[Start of Input records]
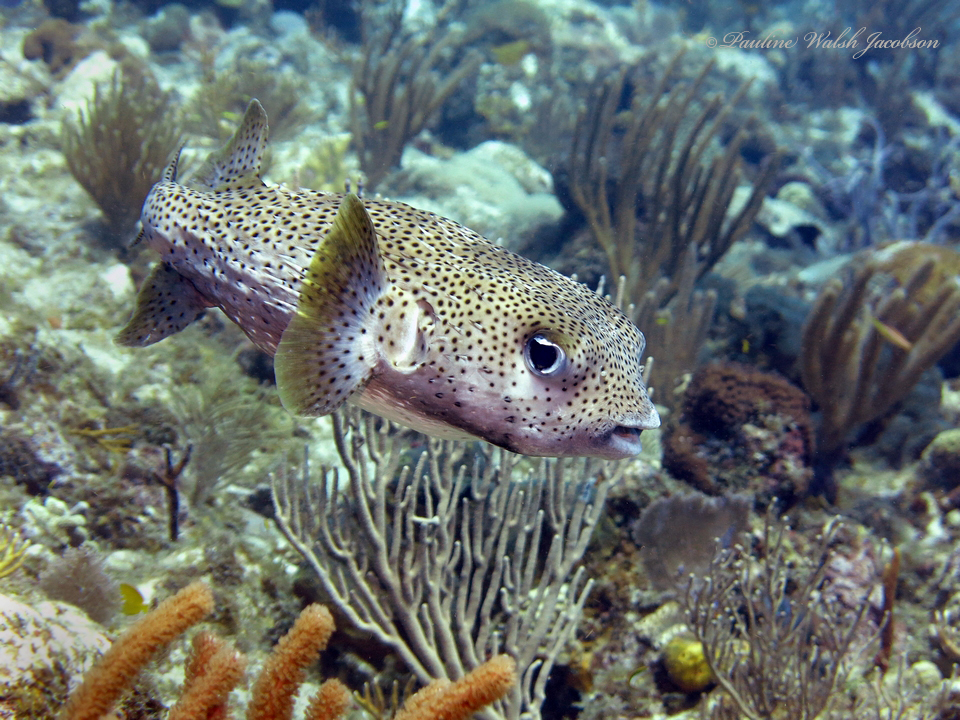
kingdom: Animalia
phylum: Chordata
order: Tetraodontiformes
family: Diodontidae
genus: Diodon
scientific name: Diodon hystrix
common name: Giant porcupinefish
[End of Input records]
[Start of Input records]
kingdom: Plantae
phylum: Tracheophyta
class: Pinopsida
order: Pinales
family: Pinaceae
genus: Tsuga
[End of Input records]
[Start of Input records]
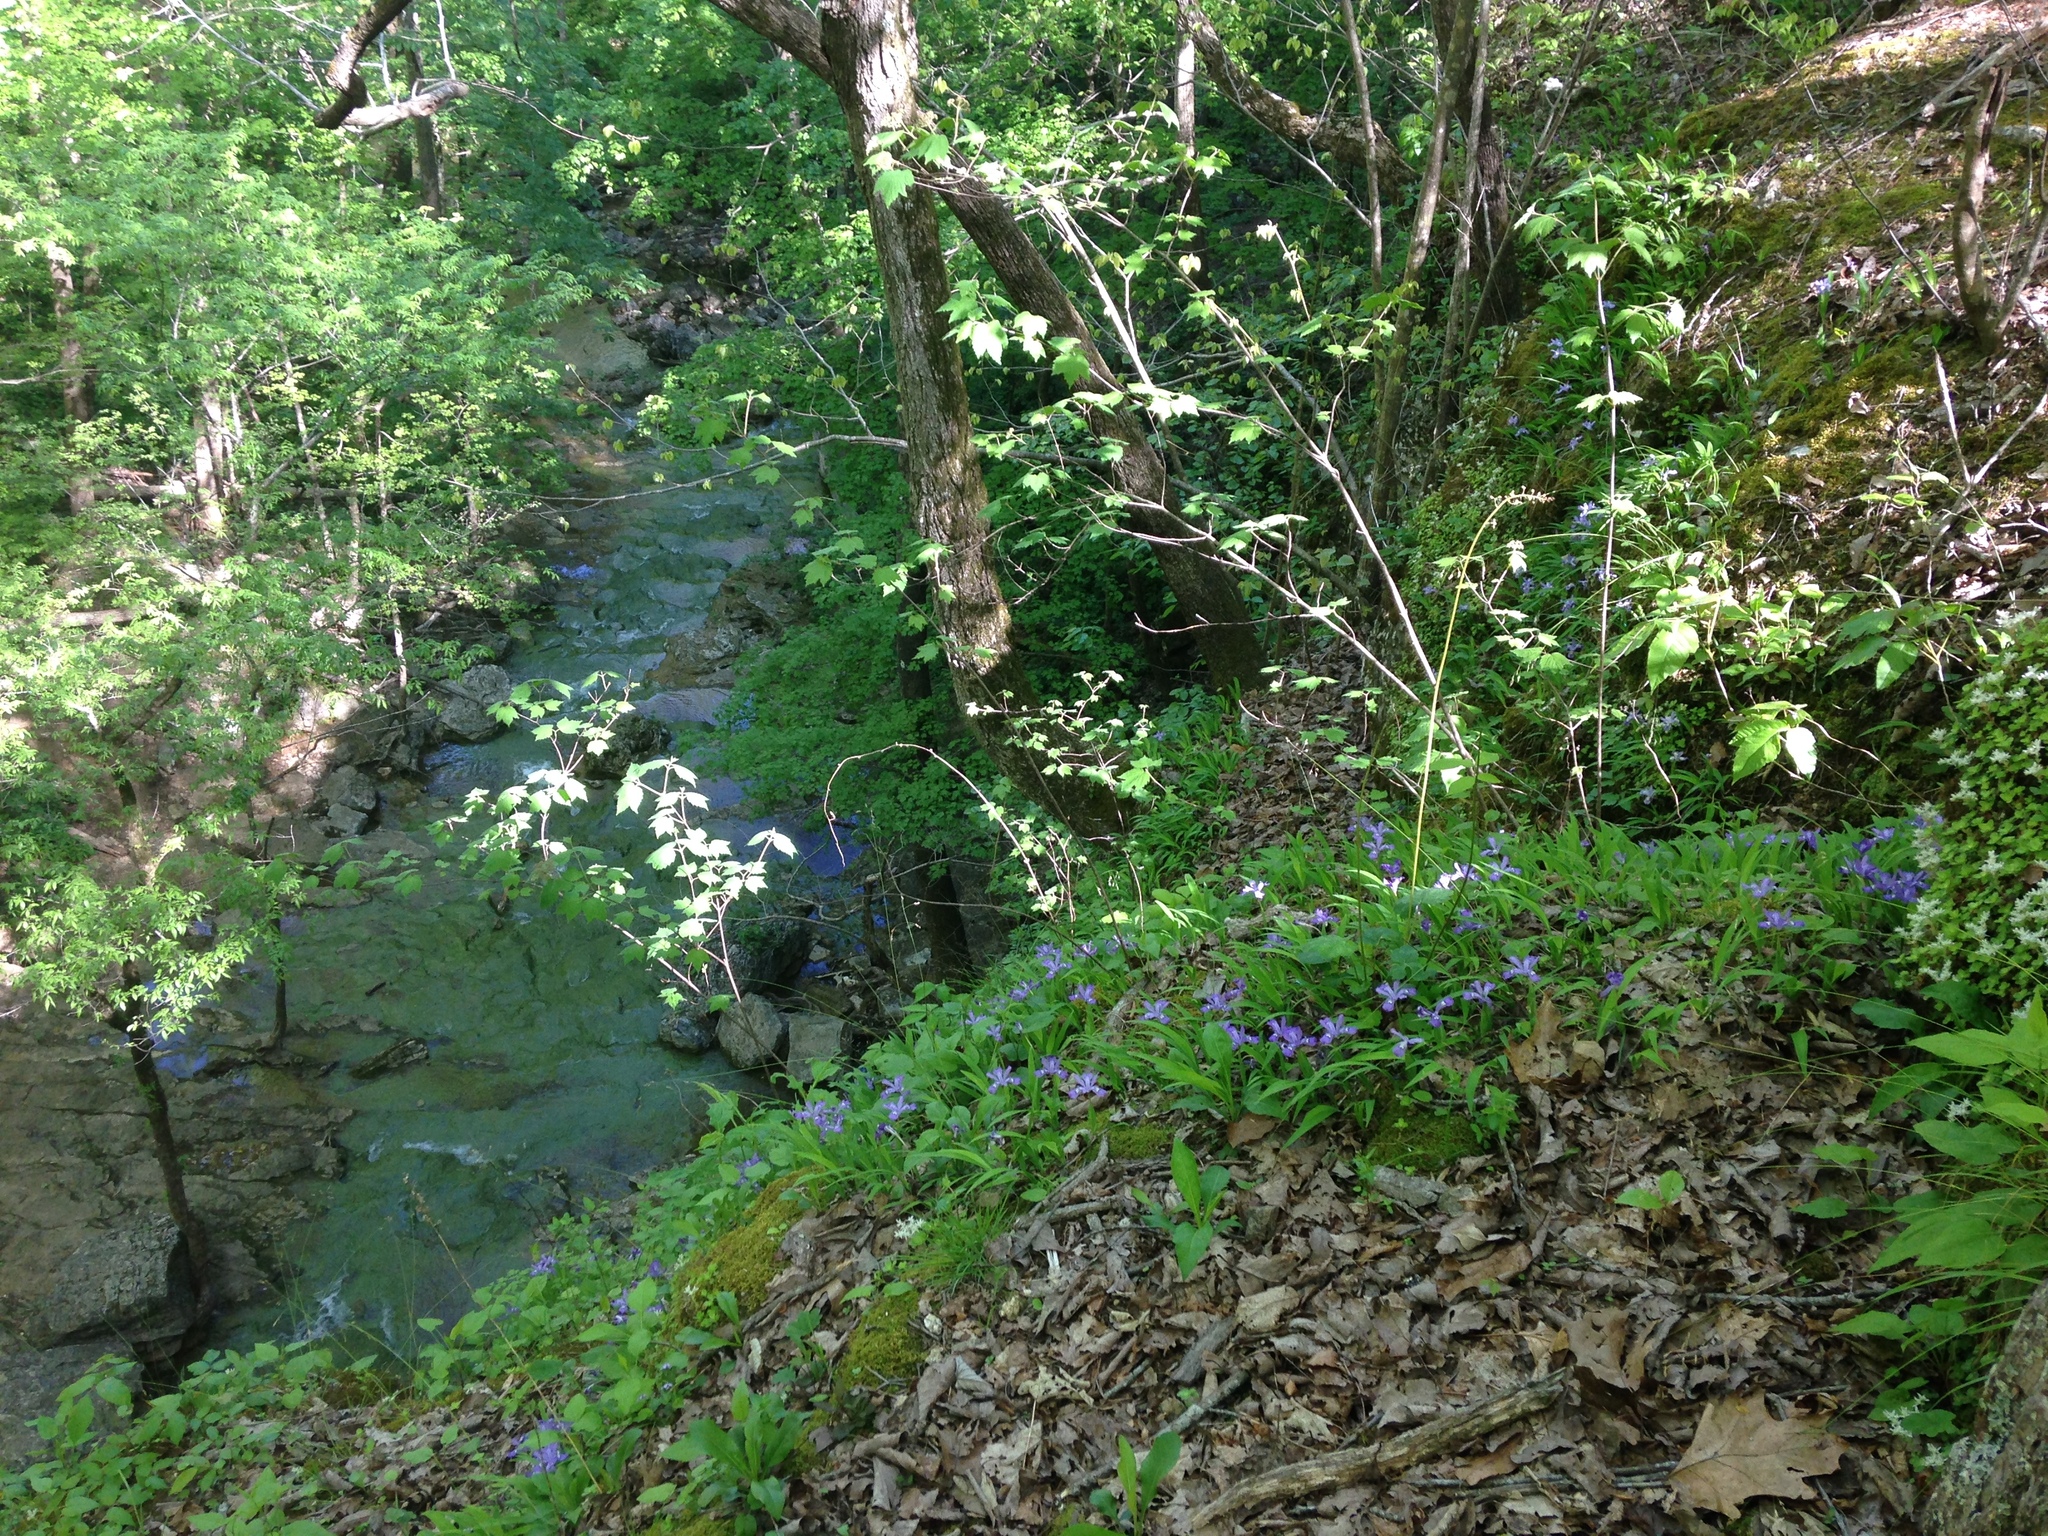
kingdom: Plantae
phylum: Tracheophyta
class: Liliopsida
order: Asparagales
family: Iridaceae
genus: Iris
[End of Input records]
## What is required
Return unchanged the stretch of lines from the one containing "kingdom: Animalia" through the one containing "common name: Giant porcupinefish". Include both end lines and nothing else.

## Output of the exercise
kingdom: Animalia
phylum: Chordata
order: Tetraodontiformes
family: Diodontidae
genus: Diodon
scientific name: Diodon hystrix
common name: Giant porcupinefish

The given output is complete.